By constantly simulating the missing data and checking if it matches the real summary notes, the method finds the true recipe that fits both the data you have and the notes you were given.

3. The Technical Hurdle: The "Smoothie" Problem

There was a big problem with this idea. Computers that do this kind of math (called HMC or Hamiltonian Monte Carlo) are like smoothie makers. They need everything to be perfectly smooth and continuous to work.

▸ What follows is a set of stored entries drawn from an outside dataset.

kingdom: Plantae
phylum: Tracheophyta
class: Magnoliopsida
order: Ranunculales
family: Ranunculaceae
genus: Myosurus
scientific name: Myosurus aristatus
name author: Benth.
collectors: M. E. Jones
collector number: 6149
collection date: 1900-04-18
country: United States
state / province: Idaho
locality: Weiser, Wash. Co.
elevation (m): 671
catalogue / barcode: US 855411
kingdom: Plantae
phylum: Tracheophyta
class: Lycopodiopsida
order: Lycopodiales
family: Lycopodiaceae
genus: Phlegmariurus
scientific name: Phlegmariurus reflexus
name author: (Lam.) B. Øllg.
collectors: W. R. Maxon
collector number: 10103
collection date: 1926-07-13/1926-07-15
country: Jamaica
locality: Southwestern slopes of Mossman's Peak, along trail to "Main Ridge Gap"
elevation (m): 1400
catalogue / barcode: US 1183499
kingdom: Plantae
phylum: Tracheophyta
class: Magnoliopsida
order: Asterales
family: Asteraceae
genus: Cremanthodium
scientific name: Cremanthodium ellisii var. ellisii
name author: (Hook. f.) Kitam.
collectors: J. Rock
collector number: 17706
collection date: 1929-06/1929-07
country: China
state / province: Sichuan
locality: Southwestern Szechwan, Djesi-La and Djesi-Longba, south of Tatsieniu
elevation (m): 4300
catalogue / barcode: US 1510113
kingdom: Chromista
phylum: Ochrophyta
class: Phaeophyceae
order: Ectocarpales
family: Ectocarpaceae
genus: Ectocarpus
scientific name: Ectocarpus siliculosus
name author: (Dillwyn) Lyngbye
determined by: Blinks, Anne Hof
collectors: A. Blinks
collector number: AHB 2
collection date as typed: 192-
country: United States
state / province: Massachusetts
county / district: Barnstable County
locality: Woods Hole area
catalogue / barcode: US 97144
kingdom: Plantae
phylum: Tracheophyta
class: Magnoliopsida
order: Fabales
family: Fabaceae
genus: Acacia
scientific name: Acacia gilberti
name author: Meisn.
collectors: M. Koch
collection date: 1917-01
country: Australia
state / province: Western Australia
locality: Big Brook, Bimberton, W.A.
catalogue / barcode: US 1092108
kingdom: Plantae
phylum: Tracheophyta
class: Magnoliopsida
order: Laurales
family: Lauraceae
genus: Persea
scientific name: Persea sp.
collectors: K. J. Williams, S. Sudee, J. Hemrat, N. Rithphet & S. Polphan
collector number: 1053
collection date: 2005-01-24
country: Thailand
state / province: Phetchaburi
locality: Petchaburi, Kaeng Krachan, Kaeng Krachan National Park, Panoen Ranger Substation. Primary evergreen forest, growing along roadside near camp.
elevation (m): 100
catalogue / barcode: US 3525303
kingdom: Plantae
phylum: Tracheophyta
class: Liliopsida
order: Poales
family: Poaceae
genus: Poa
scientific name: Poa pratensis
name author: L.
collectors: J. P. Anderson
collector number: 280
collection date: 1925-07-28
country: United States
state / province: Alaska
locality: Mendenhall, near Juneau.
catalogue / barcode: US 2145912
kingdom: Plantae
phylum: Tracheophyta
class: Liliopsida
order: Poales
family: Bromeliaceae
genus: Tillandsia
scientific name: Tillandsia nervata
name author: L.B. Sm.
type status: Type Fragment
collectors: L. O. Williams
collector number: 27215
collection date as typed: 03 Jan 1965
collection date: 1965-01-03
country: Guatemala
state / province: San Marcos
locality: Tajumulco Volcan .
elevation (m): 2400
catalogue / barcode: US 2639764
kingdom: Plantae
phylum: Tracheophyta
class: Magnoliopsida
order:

But the "summary notes" in real life are often discrete (counting whole numbers: 1 cake, 2 cakes, 3 cakes). You can't have 2.5 cakes.

  • The Glitch: If you try to put a "bumpy" discrete number into a "smooth" smoothie maker, the machine breaks or gets confused. It stops working efficiently.

The Fix: The "Continuous Relaxation"
The authors invented a way to turn the "bumpy" numbers into "smooth" numbers without losing the meaning.

  • Imagine instead of counting whole cakes, you measure the volume of batter. It's still the same amount of cake, but now it's a smooth liquid that the smoothie maker can handle easily.
  • They also use a correction step (called PSIS) at the end. It's like tasting the smoothie after you make it and adding a tiny pinch of salt or sugar to fix any flavor errors caused by turning the cake into batter. This ensures the final answer is perfectly accurate.

4. The Result: Recovering Lost Treasure

The authors tested this on real data about Psoriasis (a skin condition).

  • The Test: They took a study where they pretended to lose the individual patient data, keeping only the summary notes.
  • The Outcome:
    • The Old Method (ignoring the notes) gave a blurry, uncertain answer. It couldn't tell if the medicine worked better for heavy people or light people.
    • The New Method (BSL) used the summary notes to "reconstruct" the missing details. It recovered almost all the information, giving an answer that was nearly as good as if they had the full, private data list.

Why This Matters

In the real world, companies often hide individual patient data due to privacy or profit. This paper shows that we don't need to throw away the valuable "summary notes" that are published.

By using this Imagination Engine, doctors and policymakers can make much better decisions about which medicine to prescribe to which patient, even when the full data is locked away. It turns "partial information" into "near-complete knowledge," saving us from discarding valuable clues.

In short: Don't throw away the clues just because you don't have the whole puzzle. This new method lets you build the puzzle by imagining the missing pieces and checking if they fit the picture you already have.